◆ Your task: Show every line in the entries below where the word "Website" appears.

◆ Recorded data:
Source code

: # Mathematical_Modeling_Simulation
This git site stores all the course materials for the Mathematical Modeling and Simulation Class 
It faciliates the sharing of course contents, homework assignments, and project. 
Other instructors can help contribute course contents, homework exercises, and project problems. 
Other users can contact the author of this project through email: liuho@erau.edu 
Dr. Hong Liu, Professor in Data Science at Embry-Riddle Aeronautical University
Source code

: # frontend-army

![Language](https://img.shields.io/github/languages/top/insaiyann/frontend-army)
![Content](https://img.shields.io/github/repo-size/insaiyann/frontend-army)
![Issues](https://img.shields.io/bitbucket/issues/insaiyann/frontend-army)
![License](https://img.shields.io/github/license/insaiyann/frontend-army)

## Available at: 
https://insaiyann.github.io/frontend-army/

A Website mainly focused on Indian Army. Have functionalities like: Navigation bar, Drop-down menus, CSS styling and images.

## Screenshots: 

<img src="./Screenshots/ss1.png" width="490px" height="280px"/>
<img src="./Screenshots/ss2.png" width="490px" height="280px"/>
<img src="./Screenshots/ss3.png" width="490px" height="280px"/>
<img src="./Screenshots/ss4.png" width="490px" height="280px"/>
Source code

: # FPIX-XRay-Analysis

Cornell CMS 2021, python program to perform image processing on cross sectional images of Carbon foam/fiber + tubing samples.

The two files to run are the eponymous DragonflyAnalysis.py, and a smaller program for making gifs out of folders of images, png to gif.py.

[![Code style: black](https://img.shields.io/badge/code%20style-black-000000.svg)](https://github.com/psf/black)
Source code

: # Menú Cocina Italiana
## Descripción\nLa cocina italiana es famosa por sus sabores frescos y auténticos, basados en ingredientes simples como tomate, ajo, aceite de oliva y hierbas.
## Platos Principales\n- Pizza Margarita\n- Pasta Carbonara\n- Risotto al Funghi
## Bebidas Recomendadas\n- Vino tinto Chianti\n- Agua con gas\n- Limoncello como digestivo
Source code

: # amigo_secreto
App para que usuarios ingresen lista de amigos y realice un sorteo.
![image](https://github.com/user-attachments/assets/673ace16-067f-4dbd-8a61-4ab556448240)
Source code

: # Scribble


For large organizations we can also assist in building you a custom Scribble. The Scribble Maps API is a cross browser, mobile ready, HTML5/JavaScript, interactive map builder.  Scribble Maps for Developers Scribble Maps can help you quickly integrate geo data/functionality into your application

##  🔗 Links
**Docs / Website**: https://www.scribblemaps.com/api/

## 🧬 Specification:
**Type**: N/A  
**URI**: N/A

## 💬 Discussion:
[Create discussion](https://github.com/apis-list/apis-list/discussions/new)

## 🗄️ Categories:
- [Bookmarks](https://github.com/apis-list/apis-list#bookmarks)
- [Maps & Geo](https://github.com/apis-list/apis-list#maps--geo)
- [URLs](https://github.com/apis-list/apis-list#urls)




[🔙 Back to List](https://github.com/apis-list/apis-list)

◆ Final answer:
A Website mainly focused on Indian Army. Have functionalities like: Navigation bar, Drop-down menus, CSS styling and images.
**Docs / Website**: https://www.scribblemaps.com/api/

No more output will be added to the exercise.